Anyways. We're looking at GeoTrusts certificates page for a certificate with the CN (Common Name) "GeoTrust Global CA" and indeed we found one.

Great!...... really?

If you add this to your bundle openssl will tell you, that you're using a self-signed certificate, SSL Labs will complain about the attached anchor (the root CA) and Symantec will tell you the same again that your chain is incomplete.

What the f***!?

In fact there exists three GeoTrust Global CA signing CA's. We got one which is also recognized only by newer trusted stores and not yet the path we really want for legacy systems.

If you have a look at the SSL-Tools website you can see all three available certificates. For real legacy support we have to use one that was issued by the very first Root CA - the Equifax Secure Certificate Authority.

When doing so, even systems with a really old trusted store are able to verify the whole certificate chain up to our shiny new SHA-256 certificate because we can validate each certificate up to the ancient Equifax Secure Certificate Authority.

Getting the chain right

Okay. We will use the Global CA certificate with the fingerprint 7359­755c­6df9­a0ab­c306­0bce­3695­64c8­ec45­42a3 and attach it to our bundle.

Now the certificate chain is complete and looks like the following:

example.com -> GeoTrust SSL CA - G3 -> GeoTrust Global CA -> Equifax Secure Certificate Authority.

We did it! As a bonus here is how to bundle them for nginx and apache2.

Get them into our webserver

I've explained a lot for this step in the first part of the SSL/TLS series, in "Get the certificate(s) in place", so i'll only post you the parameters and what they contain.

Apache2

SSLCertificateFile /etc/ssl/certs/example_com_032015.crt
SSLCertificateChainFile /etc/ssl/certs/example_com_032015_bundle.crt
SSLCertificateKeyFile /etc/ssl/private/example_com_032015.key

The SSLCertificateFile only contains our site or leaf certificate example.com.
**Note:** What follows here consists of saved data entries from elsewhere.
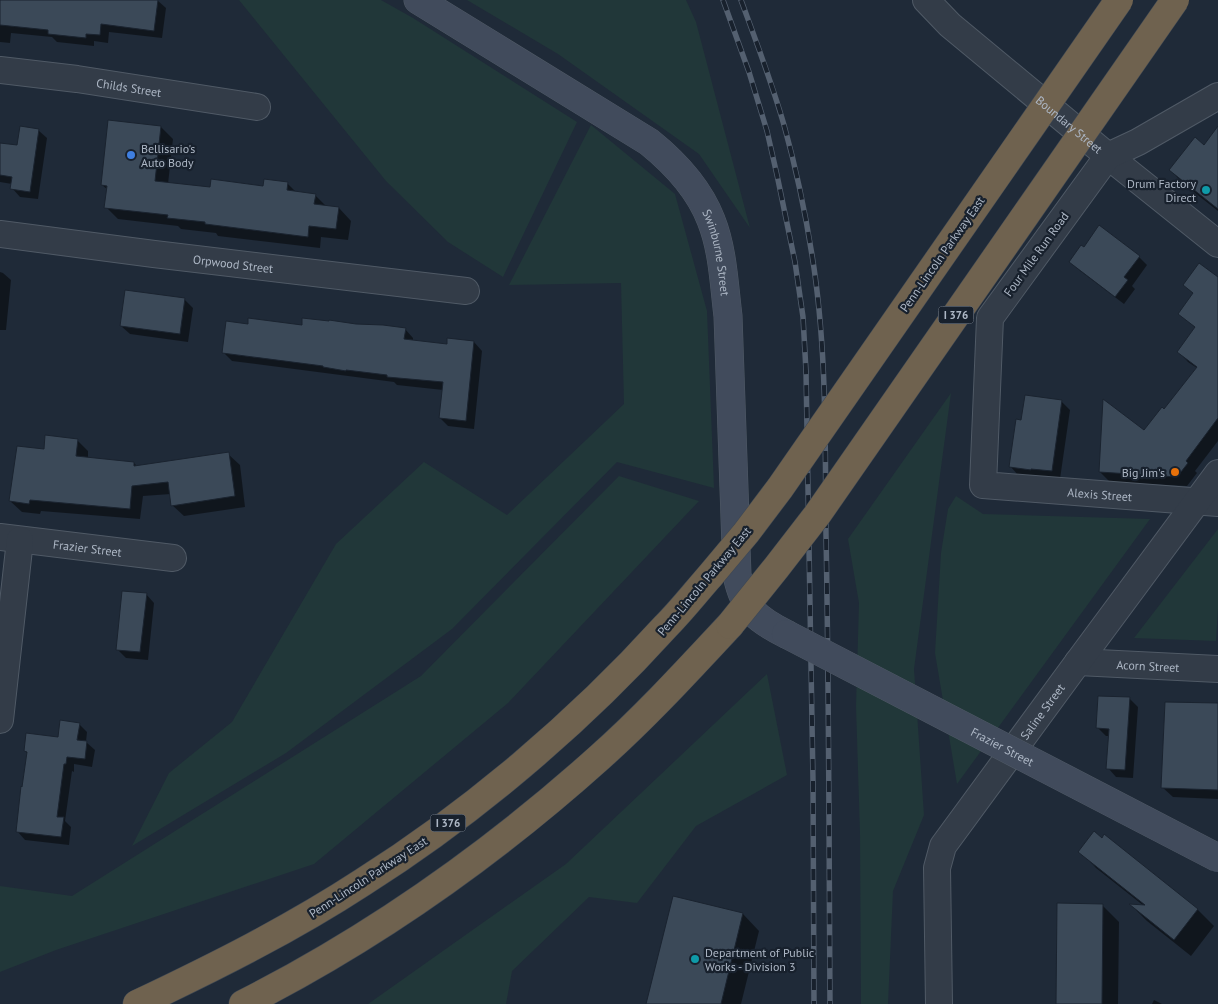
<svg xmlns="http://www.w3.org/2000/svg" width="1218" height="1004" viewBox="0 0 1218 1004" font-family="'PT Sans',sans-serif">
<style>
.green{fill:#213739}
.shadow{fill:#0007}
.building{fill:#3b4958;stroke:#1a232f}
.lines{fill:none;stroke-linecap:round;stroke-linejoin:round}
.street-casing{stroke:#505a66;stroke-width:28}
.secondary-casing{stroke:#505a66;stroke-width:29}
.highway-casing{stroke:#3d4753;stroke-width:29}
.street{stroke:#333c48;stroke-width:26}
.secondary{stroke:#414b5c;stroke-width:28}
.highway{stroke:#6f624f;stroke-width:28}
.rail-casing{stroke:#546070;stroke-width:5.5}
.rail{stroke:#18212d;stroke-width:4;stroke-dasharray:11;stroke-linecap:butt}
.secondary-bridge-casing{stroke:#505a66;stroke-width:29;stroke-linecap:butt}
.highway-bridge-casing{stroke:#3d4753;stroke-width:29;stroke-linecap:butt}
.secondary-bridge{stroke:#414b5c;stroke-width:28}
.highway-bridge{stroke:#6f624f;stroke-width:28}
.shop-dot{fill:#3f7fe0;stroke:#18212d;stroke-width:2}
.culture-dot{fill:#0f9aa8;stroke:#18212d;stroke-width:2}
.food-dot{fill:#e8710a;stroke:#18212d;stroke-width:2}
.labels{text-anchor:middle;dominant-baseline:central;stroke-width:4.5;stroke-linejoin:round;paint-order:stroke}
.shield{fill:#18212d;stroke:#808a97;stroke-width:1}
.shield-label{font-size:11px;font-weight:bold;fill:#adb7c5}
.street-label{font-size:12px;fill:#adb7c5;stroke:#18212d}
.poi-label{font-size:12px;fill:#adb7c5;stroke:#18212d;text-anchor:start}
</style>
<rect width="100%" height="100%" fill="#1f2a38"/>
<!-- green -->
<path class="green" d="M 239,0 L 381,0 L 413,18 L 577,122 L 503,277 L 448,242 L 386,181 Z
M 467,0 L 686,0 L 696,22 L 750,228 L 699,154 L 558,54 Z
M 591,125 L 675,194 L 707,311 L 714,488 L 617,462 L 452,629 L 286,753 L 132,846 L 169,773 L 232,722 L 336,544 L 424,462 L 507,515 L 624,404 L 621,283 L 509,285 Z
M 951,393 L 914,669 L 924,815 L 893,891 L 888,1004 L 861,1004 L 860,834 L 856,706 L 859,603 L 848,539 Z
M 619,476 L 699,501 L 508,703 L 314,864 L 56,950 L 0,972 L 0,886 L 72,896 L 421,676 Z
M 956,496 L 983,514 L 1150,519 L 957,784 L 935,653 L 941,553 L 948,509 Z
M 1218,529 L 1218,609 L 1216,641 L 1134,638 Z
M 767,674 L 787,775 L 696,826 L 637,903 L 589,897 L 512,971 L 506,1004 L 368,1004 L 566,864 Z"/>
<!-- shadow -->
<path class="shadow" d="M 0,0 L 157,0 L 166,8 L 162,38 L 109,32 L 108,43 L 94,41 L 94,46 L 57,42 L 52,37 L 11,33 L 10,43 L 0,42 Z
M 161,127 L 173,139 L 168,184 L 211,189 L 265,187 L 287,183 L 296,192 L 315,195 L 327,207 L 339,208 L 351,221 L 348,240 L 321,237 L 320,248 L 218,236 L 216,233 L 181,229 L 178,226 L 118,219 L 106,207 L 108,190 L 102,185 Z
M 38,130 L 47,138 L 38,199 L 20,197 L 12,188 L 12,184 L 0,182 L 0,144 L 18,146 Z
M 1218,130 L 1218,211 L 1185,185 L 1170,170 L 1205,146 Z
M 1139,257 L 1147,265 L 1132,286 L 1135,289 L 1124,304 L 1079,270 L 1070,262 Z
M 0,272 L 3,273 L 11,280 L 6,330 L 0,330 Z
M 1218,278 L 1218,441 L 1195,471 L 1197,473 L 1187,486 L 1110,482 L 1100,472 L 1145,432 L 1164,411 L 1197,368 L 1188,362 L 1179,352 L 1196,328 L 1179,314 L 1194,294 L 1184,285 Z
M 184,299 L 193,308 L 188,342 L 130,334 L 121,326 Z
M 249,325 L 405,329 L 413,338 L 413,341 L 448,345 L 474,342 L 482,351 L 474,429 L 448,426 L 440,418 L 443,390 L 397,385 L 394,382 L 232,361 L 224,353 Z
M 1061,401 L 1070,410 L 1060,479 L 1018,475 L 1010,466 L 1022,421 Z
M 77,440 L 88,451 L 88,458 L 134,463 L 137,466 L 228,454 L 240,465 L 245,507 L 184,516 L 172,505 L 171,494 L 143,496 L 140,519 L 41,511 L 40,514 L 22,512 L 10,501 L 45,451 Z
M 146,594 L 154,603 L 148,660 L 126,658 L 117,649 Z
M 1129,698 L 1138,707 L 1133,778 L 1116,777 L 1108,768 L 1110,736 L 1106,736 L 1097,727 Z
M 1218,705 L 1218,799 L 1173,797 L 1162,787 Z
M 79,724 L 87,732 L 86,742 L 95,750 L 92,767 L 74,764 L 74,772 L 72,771 L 65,821 L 71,827 L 69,845 L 25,840 L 17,831 L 28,754 L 25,751 L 59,739 Z
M 1105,836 L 1198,910 L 1214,926 L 1191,956 L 1147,921 L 1132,906 L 1144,906 L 1096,868 L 1080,851 L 1102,839 Z
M 674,897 L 743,914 L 759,931 L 741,1004 L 647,1004 Z
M 1102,905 L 1119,922 L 1118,1004 L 1057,1004 Z
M 1154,1000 L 1162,1004 L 1152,1004 Z"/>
<!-- building -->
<path class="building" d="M 0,0 L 158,0 L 154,31 L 101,24 L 100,35 L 86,34 L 86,38 L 48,34 L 48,30 L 0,25 Z
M 108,120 L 161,126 L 155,181 L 210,187 L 211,179 L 263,186 L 264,179 L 288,182 L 287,190 L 316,194 L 314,204 L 339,207 L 336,229 L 309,226 L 308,237 L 205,224 L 205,222 L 167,218 L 168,215 L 104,208 L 107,186 L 101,185 Z
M 20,126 L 39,129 L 30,192 L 10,189 L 12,177 L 0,175 L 0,143 L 17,145 Z
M 1218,126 L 1218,209 L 1169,170 L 1195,137 L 1204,145 Z
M 1099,225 L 1140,256 L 1124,277 L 1128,280 L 1115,297 L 1069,262 L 1081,245 L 1084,247 Z
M 1199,263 L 1218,277 L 1218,418 L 1186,461 L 1188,463 L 1177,477 L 1099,472 L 1103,399 L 1144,430 L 1162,407 L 1164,409 L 1197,367 L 1177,352 L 1195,327 L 1178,314 L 1193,293 L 1183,285 Z
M 125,290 L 185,298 L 180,334 L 120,326 Z
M 248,318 L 302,325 L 302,318 L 329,321 L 329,320 L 356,324 L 383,325 L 406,328 L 404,339 L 447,344 L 447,338 L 474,341 L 466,421 L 439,418 L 443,382 L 387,377 L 387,375 L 346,370 L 346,371 L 323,367 L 323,366 L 222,353 L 226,321 L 248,324 Z
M 1025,395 L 1062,400 L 1052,471 L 1031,469 L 1031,470 L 1009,467 L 1016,419 L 1021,420 Z
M 45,435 L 78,439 L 76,456 L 134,462 L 134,466 L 229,452 L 235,496 L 171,506 L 168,482 L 132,486 L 130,509 L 30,500 L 29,504 L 9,501 L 17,446 L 44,449 Z
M 122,591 L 147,593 L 140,652 L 116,650 Z
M 1098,696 L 1130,697 L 1125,770 L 1106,769 L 1109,729 L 1096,728 Z
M 1165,702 L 1218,703 L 1218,790 L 1161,788 Z
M 60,720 L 80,723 L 77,740 L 87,741 L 85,759 L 67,757 L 66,764 L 64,764 L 57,817 L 64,817 L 61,837 L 16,832 L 21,786 L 22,787 L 27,752 L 24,751 L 26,733 L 58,737 Z
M 1094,831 L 1102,838 L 1104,834 L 1198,909 L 1174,940 L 1129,904 L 1145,905 L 1078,852 Z
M 673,896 L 743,913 L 721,1004 L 646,1004 Z
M 1057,903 L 1103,904 L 1102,1004 L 1056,1004 Z"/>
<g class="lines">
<defs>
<g id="street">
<path id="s1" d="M 926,0 L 950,25 L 1108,156 L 1218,244"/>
<path id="s2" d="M 0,70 L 77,79 L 257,107"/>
<path id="s3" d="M 1218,96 L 1138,142 L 1108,156 L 990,318 L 983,485 L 1218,503"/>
<path id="s4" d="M 0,234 L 154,254 L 466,291"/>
<path id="s5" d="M 0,537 L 173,558"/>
<path id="s6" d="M 1078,662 L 1218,669"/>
<path d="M 0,720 L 20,540"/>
<path id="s7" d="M 939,1004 L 937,868 L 943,846 L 1078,662 L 1218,473"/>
</g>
<g id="secondary">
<path id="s8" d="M 418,0 L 649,142 C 675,163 699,189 711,220 C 723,250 724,284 728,316 L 737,575 C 744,609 756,619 786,634"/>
</g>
<path id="highway" d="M 137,1004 C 215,967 291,929 363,882 C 472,813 578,723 665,627 C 681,611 695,593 710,576
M 243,1004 C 373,938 492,854 600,757 C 646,716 688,670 730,625"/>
</defs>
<!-- street casing -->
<use href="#street" class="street-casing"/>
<!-- secondary casing -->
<use href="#secondary" class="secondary-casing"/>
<!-- highway casing -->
<use href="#highway" class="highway-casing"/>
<!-- street -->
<use href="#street" class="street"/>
<!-- secondary -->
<use href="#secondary" class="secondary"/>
<!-- highway -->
<use href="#highway" class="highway"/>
<defs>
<path id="rail" d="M 723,0 L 749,72 L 767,131 L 777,175 L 795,262 L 803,317 L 806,371 L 813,781 L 814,1004
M 741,0 C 756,41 772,83 784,125 C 796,168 805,211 812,255 C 827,347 825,441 826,535 C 829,691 829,848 830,1004"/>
</defs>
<!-- rail casing -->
<use href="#rail" class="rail-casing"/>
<!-- rail -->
<use href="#rail" class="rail"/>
<defs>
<g id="secondary-bridge">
<path id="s9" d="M 786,634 L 1218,858"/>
</g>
<path id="highway-bridge" d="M 710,576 L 746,533 L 780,488 L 1119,0
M 730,625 L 776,568 L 817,515 L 1175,0"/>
</defs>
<!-- secondary-bridge casing -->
<use href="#secondary-bridge" class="secondary-bridge-casing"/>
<!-- highway-bridge casing -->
<use href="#highway-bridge" class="highway-bridge-casing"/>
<!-- secondary-bridge -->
<use href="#secondary-bridge" class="secondary-bridge"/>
<!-- highway-bridge -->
<use href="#highway-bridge" class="highway-bridge"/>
</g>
<!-- markers -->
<circle class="shop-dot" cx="131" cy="155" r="5"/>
<g class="culture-dot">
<circle cx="1206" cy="190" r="5"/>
<circle cx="695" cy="959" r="5"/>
</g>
<circle class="food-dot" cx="1175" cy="472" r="5"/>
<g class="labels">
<!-- shield labels -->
<g class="shield">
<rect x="938.5" y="306.5" width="35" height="17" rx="4"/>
<rect x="430.5" y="814.5" width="35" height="17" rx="4"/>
</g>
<g class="shield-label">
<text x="956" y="315">I 376</text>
<text x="448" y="823">I 376</text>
</g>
<!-- street labels -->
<g class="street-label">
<text stroke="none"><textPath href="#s2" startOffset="130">Childs Street</textPath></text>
<text stroke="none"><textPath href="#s1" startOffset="190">Boundary Street</textPath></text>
<text stroke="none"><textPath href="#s8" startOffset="405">Swinburne Street</textPath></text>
<text transform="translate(942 254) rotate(-55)">Penn-Lincoln Parkway East</text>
<text transform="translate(1036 254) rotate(-54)">Four Mile Run Road</text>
<text stroke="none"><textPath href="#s4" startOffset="235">Orpwood Street</textPath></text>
<text stroke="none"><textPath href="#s3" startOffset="610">Alexis Street</textPath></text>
<text stroke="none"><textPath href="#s5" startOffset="88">Frazier Street</textPath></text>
<text transform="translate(704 581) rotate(-50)">Penn-Lincoln Parkway East</text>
<text stroke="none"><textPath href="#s6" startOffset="70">Acorn Street</textPath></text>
<text stroke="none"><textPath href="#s7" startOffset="326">Saline Street</textPath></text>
<text stroke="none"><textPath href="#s9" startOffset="244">Frazier Street</textPath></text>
<text transform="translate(368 877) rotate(-33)">Penn-Lincoln Parkway East</text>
</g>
<!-- poi labels -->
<g class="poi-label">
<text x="141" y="148">Bellisario's<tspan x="141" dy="14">Auto Body</tspan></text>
<text x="1196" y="183" text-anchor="end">Drum Factory<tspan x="1196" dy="14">Direct</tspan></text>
<text x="1165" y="472" text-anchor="end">Big Jim's</text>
<text x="705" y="952">Department of Public<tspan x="705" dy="14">Works - Division 3</tspan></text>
</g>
</g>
</svg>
The SSLCertificateChainFile contains all other intermediates except the very first root CA Equifax Secure Certificate Authority and the .key file is obvious.

nginx

This one is quite easy as you remember that all intermediates and the site certificate are bundled together into a single certificate file

ssl_certificate /etc/ssl/certs/example_com_032015_nginx.crt

What i did not mentioned before is that nginx also can separate the site and intermediate certificates in the ssl_trusted_certificate parameter which works similar to apache2. This is optional now but necessary when using OCSP Stapling or when you want to verify client certificates. OCSP stapling will be covered in a later post. For this parameter you need at least nginx 1.3.7 or higher.

Conclusion

SSL/TLS can be easy but also can be a real brain f*ck if you do it wrong. The worst thing which can happen is that customers complain that they cannot connect to your site or service anymore but you can. Those wrongly configured certiticate chains can be the cause and really hard to find as one in the first place so be careful with that!